## EXERCISE INSTRUCTIONS:
If a record holds a picture, drop the picture and return the rest of the record word for word.

Revision tracking records
_ _ _
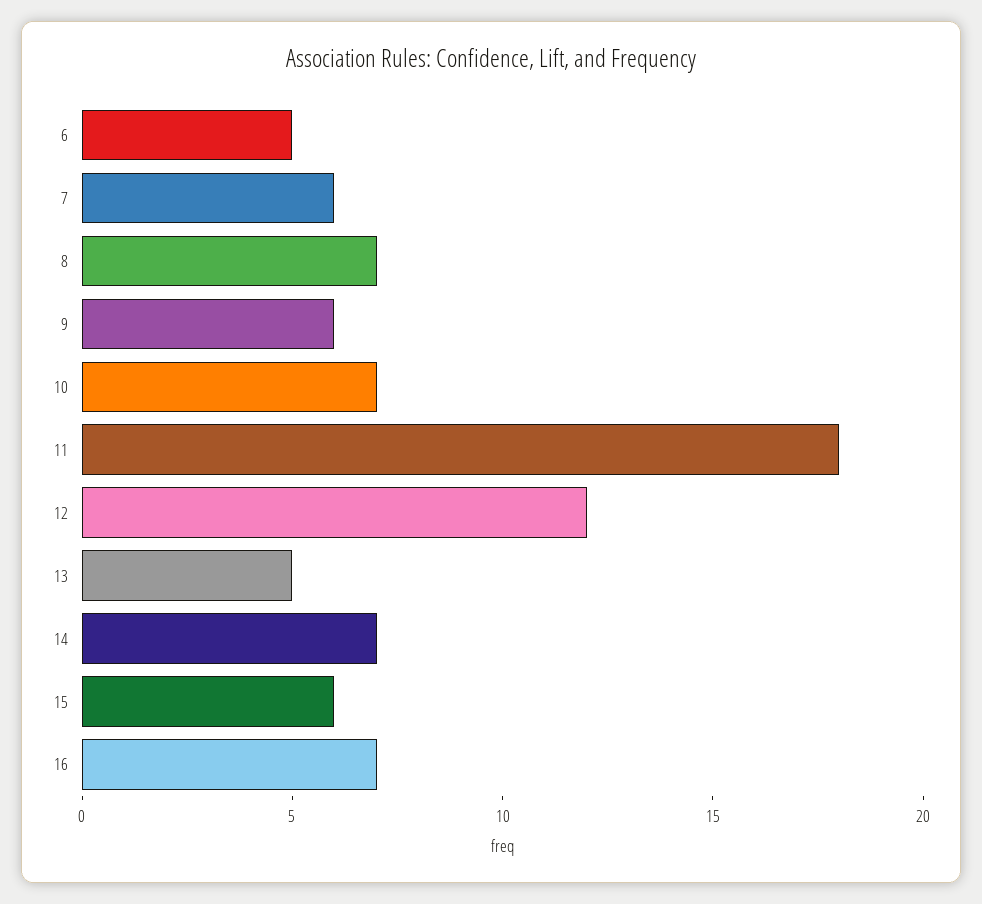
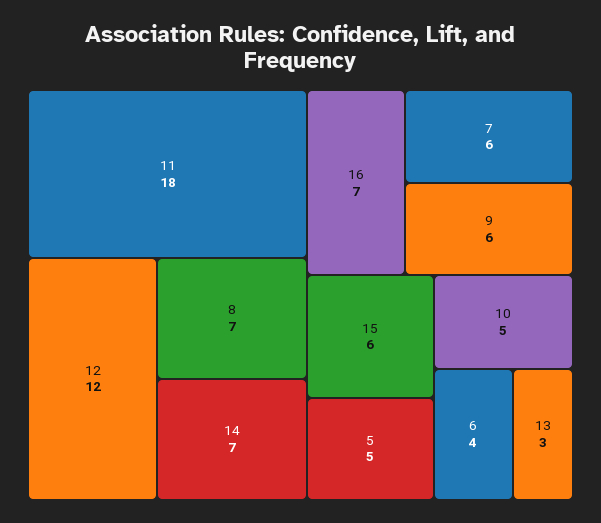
6: 5 -> 4
10: 7 -> 5
13: 5 -> 3
5: none -> 5

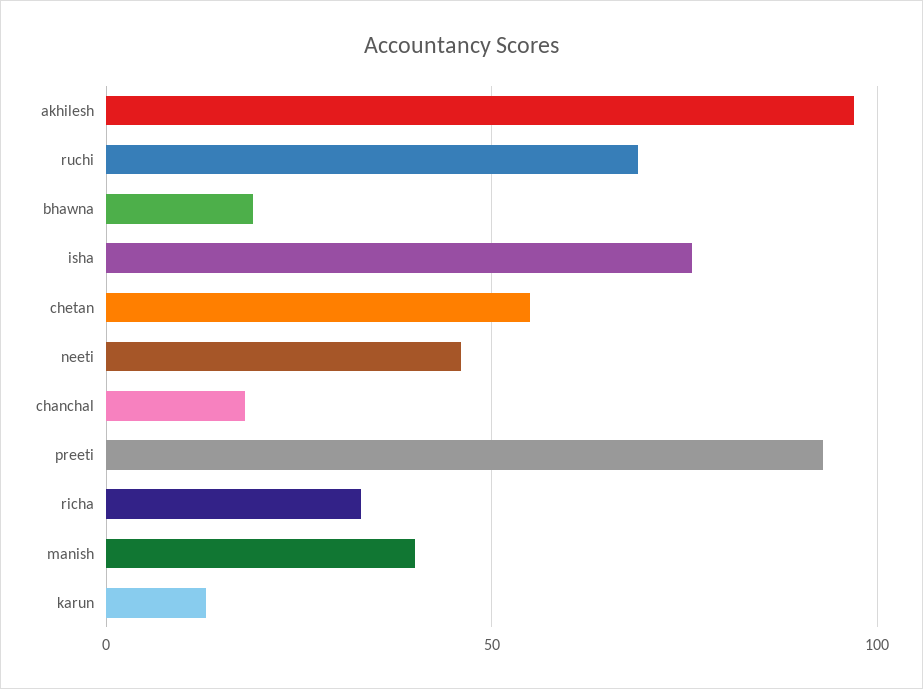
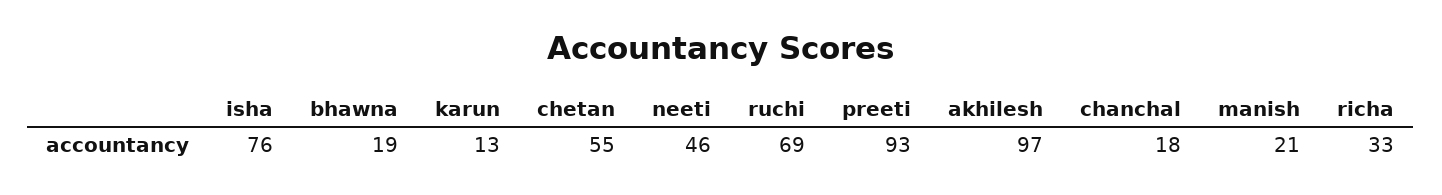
manish: 40 -> 21

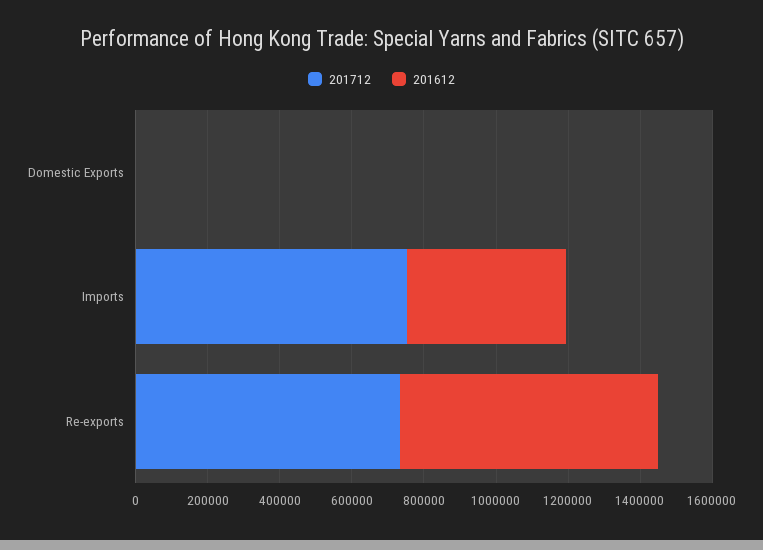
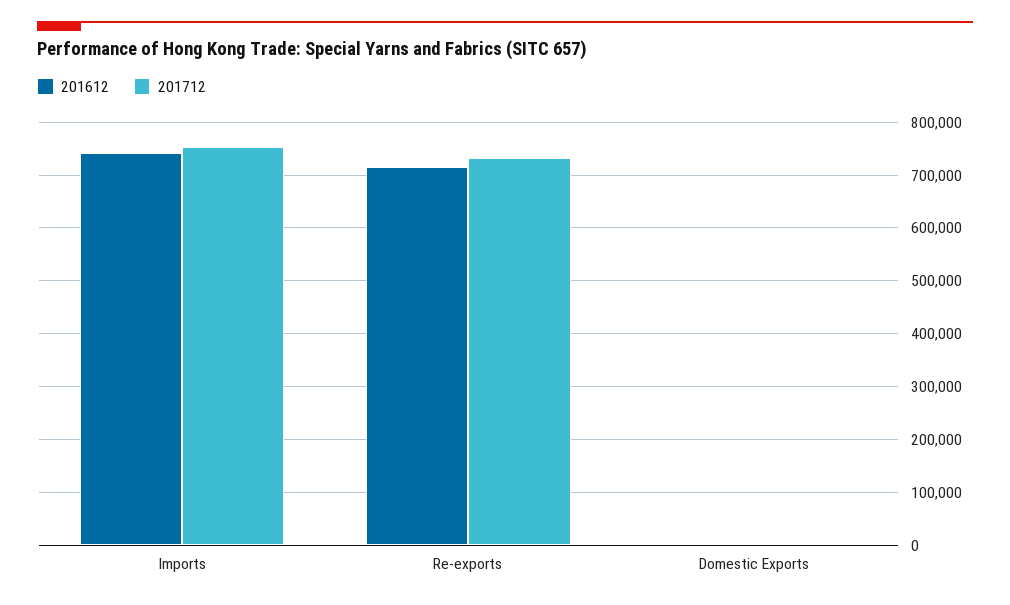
201612, Imports: 450000 -> 740000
_ _ _
## SOLUTION FOR THIS TASK:
6: 5 -> 4
10: 7 -> 5
13: 5 -> 3
5: none -> 5

manish: 40 -> 21

201612, Imports: 450000 -> 740000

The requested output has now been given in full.